SABH – St Ann's Bay Hospital, SCU – Sickle Cell Unit, SERHA – South East Regional Health Authority

Testing

With an annual birth cohort of 40 000–45 000 babies/year, testing for SCD using Hb electrophoresis is not practical. A key element to the development of island-wide screening is acquiring the technology which will allow for high-volume processing. A collaborative effort between the Governments of Brazil and Jamaica will in the near future see Jamaica receiving technical assistance in the form of an HPLC machine, as well as training of technicians and other health professionals. In the interim, an alternate, more economical complementary method – capillary electrophoresis, may need to be employed.

Comprehensive care clinics

Although sickle cell trait occurs in one in every 10 persons in Jamaica, another 5% have other genes which put them at risk of having a child with SCD. And with one in every 170 persons having a form of SCD in Jamaica, studies have shown that without newborn screening, only approximately 25% of patients not diagnosed at birth will be diagnosed by symptoms by age two years, despite the fact that approximately 61% of patients are symptomatic by that age (14). Symptoms such as mild pains are too often ignored by parents or misdiagnosed by healthcare professionals.
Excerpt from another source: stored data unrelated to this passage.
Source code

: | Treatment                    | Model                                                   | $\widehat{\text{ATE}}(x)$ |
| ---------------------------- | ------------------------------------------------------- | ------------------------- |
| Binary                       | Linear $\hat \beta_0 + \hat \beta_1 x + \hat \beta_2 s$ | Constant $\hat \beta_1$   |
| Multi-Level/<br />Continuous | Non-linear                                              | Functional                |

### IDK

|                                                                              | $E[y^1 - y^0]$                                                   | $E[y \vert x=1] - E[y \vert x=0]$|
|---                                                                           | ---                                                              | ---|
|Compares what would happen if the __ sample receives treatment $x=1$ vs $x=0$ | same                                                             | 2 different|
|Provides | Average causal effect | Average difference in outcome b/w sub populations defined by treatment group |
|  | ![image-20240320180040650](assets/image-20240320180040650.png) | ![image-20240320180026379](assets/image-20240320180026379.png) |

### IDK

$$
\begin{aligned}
Additionally, a clinic-based study in Jamaica showed that approximately 65% of children with Hb SS disease not diagnosed at birth will not benefit from important early-life interventions and remain at risk for high morbidity and mortality in the early childhood period (15).
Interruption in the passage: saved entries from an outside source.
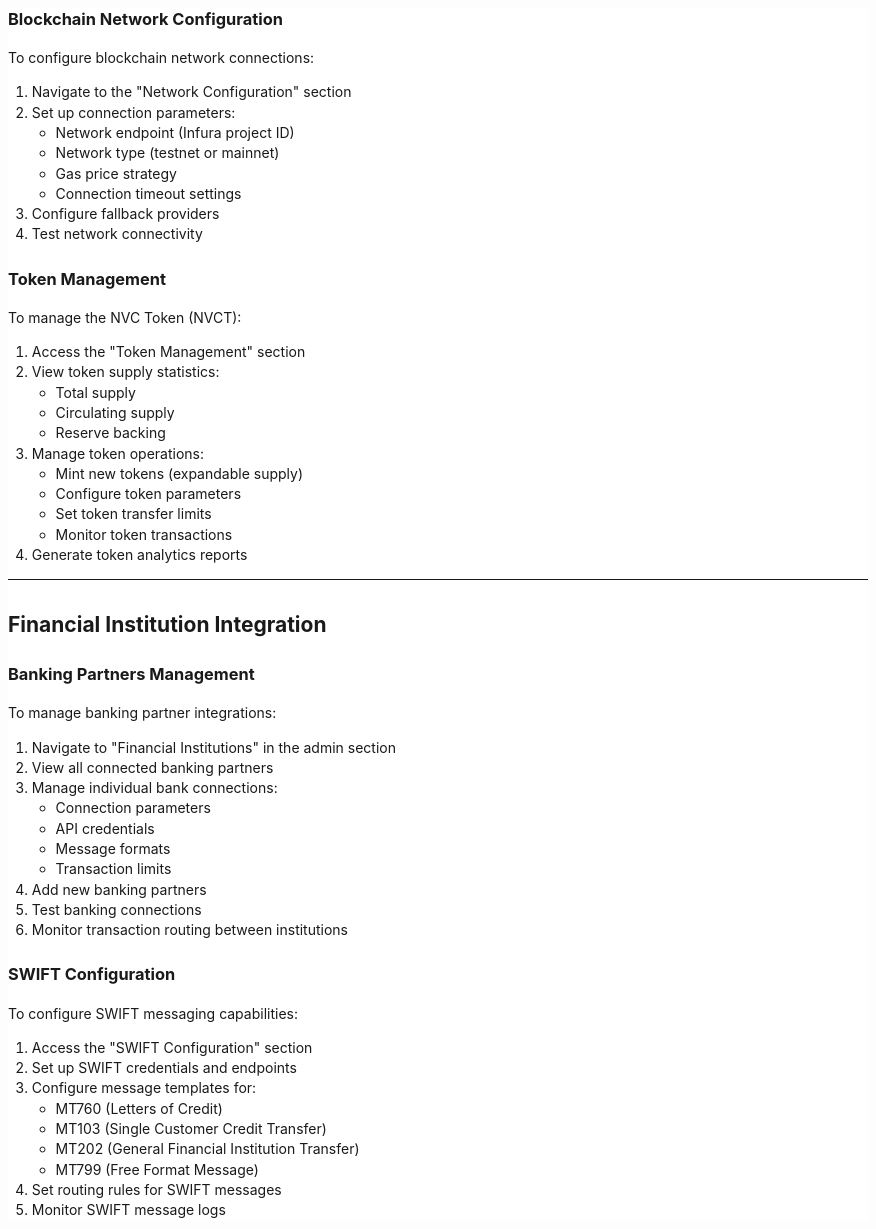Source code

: ### Blockchain Network Configuration

To configure blockchain network connections:

1. Navigate to the "Network Configuration" section
2. Set up connection parameters:
   - Network endpoint (Infura project ID)
   - Network type (testnet or mainnet)
   - Gas price strategy
   - Connection timeout settings
3. Configure fallback providers
4. Test network connectivity

### Token Management

To manage the NVC Token (NVCT):

1. Access the "Token Management" section
2. View token supply statistics:
   - Total supply
   - Circulating supply
   - Reserve backing
3. Manage token operations:
   - Mint new tokens (expandable supply)
   - Configure token parameters
   - Set token transfer limits
   - Monitor token transactions
4. Generate token analytics reports

---

## Financial Institution Integration

### Banking Partners Management

To manage banking partner integrations:

1. Navigate to "Financial Institutions" in the admin section
2. View all connected banking partners
3. Manage individual bank connections:
   - Connection parameters
   - API credentials
   - Message formats
   - Transaction limits
4. Add new banking partners
5. Test banking connections
6. Monitor transaction routing between institutions

### SWIFT Configuration

To configure SWIFT messaging capabilities:

1. Access the "SWIFT Configuration" section
2. Set up SWIFT credentials and endpoints
3. Configure message templates for:
   - MT760 (Letters of Credit)
   - MT103 (Single Customer Credit Transfer)
   - MT202 (General Financial Institution Transfer)
   - MT799 (Free Format Message)
4. Set routing rules for SWIFT messages
5. Monitor SWIFT message logs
Too often, SCD is seen as a disease managed by "the experts". Unlike most countries, where patients with SCD are managed by haematologists, the SCU is primarily staffed by family practitioners, paediatricians and internists who provide high level, appropriate care. Patients are often referred to the SCU for health maintenance, a distance from home. This causes undue stress and additional expenses for patients and caregivers. Establishment of sickle cell clinics within existing paediatric or internal medicine clinics at major hospitals in the regional health authorities will be critical to the process of island-wide screening and management. Decentralization of care will provide health maintenance for patients much closer to home.

To assist local healthcare professionals in the health maintenance of persons with SCD and to ensure standardization of care informed by best care practice, taking into account resource limitations, local guidelines – "Sickle Cell Disease: The Clinical Care Guidelines of the Sickle Cell Unit" – have been developed (16). These guidelines are a practical guide to effective and comprehensive care of patients with SCD. They provide step-by-step guidance from diagnoses and counselling through to management of complications in both outpatient and inpatient facilities. The SCU will provide a consultative service to assist with complicated patients at regional clinics or in hospitals.

CONCLUSION

Although a developing country, Jamaica has made significant strides in the management of patients with sickle cell disease, resulting in increased survival of persons living with the disease. Our model of care, wherein management of persons living with SCD is not under the purview of haematologists but of paediatricians, internists and family practitioners, is an effective one that can be utilized by other resource-limited countries where haematologists are rare. Our strength as a unit delicately balancing limited resources and improved survival cannot be disparaged. We will continue efforts toward the goal of island-wide newborn screening for SCD in order to ensure continued improvements in morbidity, mortality and quality of life. Furthermore, our progress will provide guidance for other resource constrained economies, allowing for South-South collaborations to improve the care of persons living with SCD regionally and internationally.